Même la Cour d’appel n’a pas voulu tenir compte du témoignage du maire qu’elle considère trop subjectif, alors qu’il est le seul concerné et le seul qui puisse nous dire ce que représente pour lui la récitation de la prière. La Cour préfère le regard des Lefebvre et Bibeau qui lui permet de conclure que la prière est « neutre » parce que multiconfessionnelle. Mais qu’elle soit confessionnelle ou multiconfessionnelle, théiste ou simplement déiste ne change rien à sa nature : elle demeure une pratique religieuse. La seule différence entre les deux est que la prière déiste omet de mentionner le nom du Dieu invoqué.
Les juges soutiennent que la prière multiconfessionnelle ne viole pas la neutralité religieuse de la ville. Logiquement, cette neutralité commande non seulement de ne pas imposer de vision religieuse du monde mais aussi de ne pas faire intervenir la religion dans les décisions des élu-es. Mais que dit la prière ? Elle invoque l’intervention de « Dieu tout-puissant » afin que les élu-es puissent prendre « de sages décisions » dans l’administration de la Ville. Trouvez l’erreur.
Les juges reprochent ensuite à Jean Tremblay de faire précéder la prière d’un signe de croix. Pourquoi lui reprocher une telle chose ? Parce que cela donne une connotation catholique à la prière.
Selon la Cour, une prière catholique n’a donc pas sa place dans une assemblée municipale alors qu’une prière multiconfessionnelle est acceptable. Autrement dit, une municipalité ne doit pas heurter les susceptibilités des croyant-es mais n’a pas à tenir compte de la liberté de conscience et des convictions des citoyen-nes sans religion (deuxième groupe en importance au Québec avec 937 545 personnes, 12% de la population). La liberté de religion inclut pourtant le droit de ne pas avoir de religion et aucun-e citoyen-ne n’a à être traité-e de façon différente sur ce point. La liberté de conscience, toujours délaissée dans les jugements des tribunaux, est un droit aussi fondamental que la liberté de religion. C’est ce qu’avait compris le Tribunal des droits de la personne et que les trois juges de la Cour d’appel n’ont pas compris.

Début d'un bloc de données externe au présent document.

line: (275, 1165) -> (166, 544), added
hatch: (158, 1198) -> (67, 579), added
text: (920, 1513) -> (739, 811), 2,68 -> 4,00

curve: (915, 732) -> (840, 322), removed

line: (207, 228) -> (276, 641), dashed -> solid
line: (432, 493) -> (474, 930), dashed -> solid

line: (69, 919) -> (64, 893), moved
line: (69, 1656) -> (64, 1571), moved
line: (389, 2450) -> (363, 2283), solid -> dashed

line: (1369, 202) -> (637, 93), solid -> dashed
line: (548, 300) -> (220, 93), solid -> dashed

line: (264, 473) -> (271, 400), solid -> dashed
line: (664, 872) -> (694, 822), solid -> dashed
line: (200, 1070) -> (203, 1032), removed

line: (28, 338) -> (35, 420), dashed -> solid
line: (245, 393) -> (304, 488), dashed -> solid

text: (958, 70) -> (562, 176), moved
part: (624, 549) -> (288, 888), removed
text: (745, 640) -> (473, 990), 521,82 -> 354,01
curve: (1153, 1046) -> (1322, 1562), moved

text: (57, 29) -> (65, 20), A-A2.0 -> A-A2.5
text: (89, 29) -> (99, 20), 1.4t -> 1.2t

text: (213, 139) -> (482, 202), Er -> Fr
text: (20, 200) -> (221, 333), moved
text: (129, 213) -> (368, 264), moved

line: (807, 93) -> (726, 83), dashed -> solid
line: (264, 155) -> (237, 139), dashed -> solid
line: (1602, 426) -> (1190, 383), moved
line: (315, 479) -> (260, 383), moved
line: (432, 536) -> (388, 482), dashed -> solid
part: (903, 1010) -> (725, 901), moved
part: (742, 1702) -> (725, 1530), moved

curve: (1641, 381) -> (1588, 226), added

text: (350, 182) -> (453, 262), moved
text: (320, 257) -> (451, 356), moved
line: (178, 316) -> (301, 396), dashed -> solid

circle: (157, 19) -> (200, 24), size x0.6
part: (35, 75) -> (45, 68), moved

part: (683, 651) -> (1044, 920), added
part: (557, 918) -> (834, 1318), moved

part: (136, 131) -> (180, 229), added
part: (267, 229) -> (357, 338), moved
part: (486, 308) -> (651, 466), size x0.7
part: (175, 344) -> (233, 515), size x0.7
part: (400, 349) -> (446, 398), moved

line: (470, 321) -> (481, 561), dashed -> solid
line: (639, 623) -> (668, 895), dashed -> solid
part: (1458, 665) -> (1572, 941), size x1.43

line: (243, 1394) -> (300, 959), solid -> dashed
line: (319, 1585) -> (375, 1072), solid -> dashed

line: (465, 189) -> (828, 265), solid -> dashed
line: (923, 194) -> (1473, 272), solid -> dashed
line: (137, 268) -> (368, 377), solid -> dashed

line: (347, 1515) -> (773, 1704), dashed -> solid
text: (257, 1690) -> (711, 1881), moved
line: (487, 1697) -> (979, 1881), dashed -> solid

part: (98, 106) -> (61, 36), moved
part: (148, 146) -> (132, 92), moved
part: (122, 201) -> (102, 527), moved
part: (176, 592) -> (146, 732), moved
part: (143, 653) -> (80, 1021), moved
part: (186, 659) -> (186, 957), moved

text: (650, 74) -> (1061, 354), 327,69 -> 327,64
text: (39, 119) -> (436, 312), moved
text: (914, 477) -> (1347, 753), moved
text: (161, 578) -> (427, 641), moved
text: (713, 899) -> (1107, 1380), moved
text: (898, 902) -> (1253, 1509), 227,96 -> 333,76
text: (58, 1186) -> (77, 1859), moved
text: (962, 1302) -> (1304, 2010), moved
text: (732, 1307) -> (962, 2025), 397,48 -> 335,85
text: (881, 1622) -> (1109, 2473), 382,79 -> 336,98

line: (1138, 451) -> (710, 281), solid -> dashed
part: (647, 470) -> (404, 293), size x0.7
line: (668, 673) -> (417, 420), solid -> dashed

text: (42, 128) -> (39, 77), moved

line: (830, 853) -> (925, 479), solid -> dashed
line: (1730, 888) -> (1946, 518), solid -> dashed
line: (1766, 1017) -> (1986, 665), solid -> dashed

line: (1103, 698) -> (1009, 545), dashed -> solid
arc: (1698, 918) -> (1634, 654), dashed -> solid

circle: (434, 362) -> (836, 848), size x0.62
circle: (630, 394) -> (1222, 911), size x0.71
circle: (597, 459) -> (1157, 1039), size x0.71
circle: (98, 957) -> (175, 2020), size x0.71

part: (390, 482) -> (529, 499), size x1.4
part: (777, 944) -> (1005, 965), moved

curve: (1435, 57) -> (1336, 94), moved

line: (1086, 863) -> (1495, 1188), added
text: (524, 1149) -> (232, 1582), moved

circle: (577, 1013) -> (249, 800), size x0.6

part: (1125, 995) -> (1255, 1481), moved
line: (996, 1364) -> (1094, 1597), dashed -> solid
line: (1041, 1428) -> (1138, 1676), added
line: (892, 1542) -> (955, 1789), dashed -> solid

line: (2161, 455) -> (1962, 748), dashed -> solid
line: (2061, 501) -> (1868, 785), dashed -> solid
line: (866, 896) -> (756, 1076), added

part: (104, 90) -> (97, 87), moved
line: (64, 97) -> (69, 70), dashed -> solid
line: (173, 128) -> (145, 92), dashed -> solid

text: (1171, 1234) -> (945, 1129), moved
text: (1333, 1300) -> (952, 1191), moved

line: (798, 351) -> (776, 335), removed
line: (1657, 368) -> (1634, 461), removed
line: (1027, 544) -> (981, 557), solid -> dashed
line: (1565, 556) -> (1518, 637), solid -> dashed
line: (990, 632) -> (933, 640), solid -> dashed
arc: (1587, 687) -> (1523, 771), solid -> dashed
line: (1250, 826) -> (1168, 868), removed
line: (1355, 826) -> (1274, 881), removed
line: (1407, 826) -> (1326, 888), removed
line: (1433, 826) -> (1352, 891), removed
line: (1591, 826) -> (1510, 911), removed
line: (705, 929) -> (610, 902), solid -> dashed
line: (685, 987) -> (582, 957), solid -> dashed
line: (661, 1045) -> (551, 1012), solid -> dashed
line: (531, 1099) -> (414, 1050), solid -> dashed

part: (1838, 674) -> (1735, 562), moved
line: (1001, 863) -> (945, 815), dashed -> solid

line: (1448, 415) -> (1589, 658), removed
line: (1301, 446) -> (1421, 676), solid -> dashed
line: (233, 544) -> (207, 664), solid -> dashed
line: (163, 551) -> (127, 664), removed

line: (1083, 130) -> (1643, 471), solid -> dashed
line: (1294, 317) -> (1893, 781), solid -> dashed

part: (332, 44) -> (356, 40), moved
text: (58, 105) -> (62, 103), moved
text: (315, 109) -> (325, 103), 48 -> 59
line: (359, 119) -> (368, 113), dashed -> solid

Le parti-pris affiché par les juges Morin, Gagnon et Hilton en faveur d’une interprétation déiste du monde et des rapports sociaux, ou leur incapacité de s’en distancier, semble révélateur de leurs convictions profondes.
La Cour estime par ailleurs qu’il n’est pas possible, dans le cadre juridique actuel, d’aller plus loin qu’elle ne l’a fait dans la défense de la laïcité étant donné qu’il n’y a aucune loi pour en préciser les contours.
La balle est donc nettement dans le camp politique. Durant la campagne électorale, la cheffe du Parti québécois, Pauline Marois, s’était engagée à régler le problème des prières municipales au moyen d’une charte de la laïcité. Nous attendons impatiemment la livraison de la marchandise.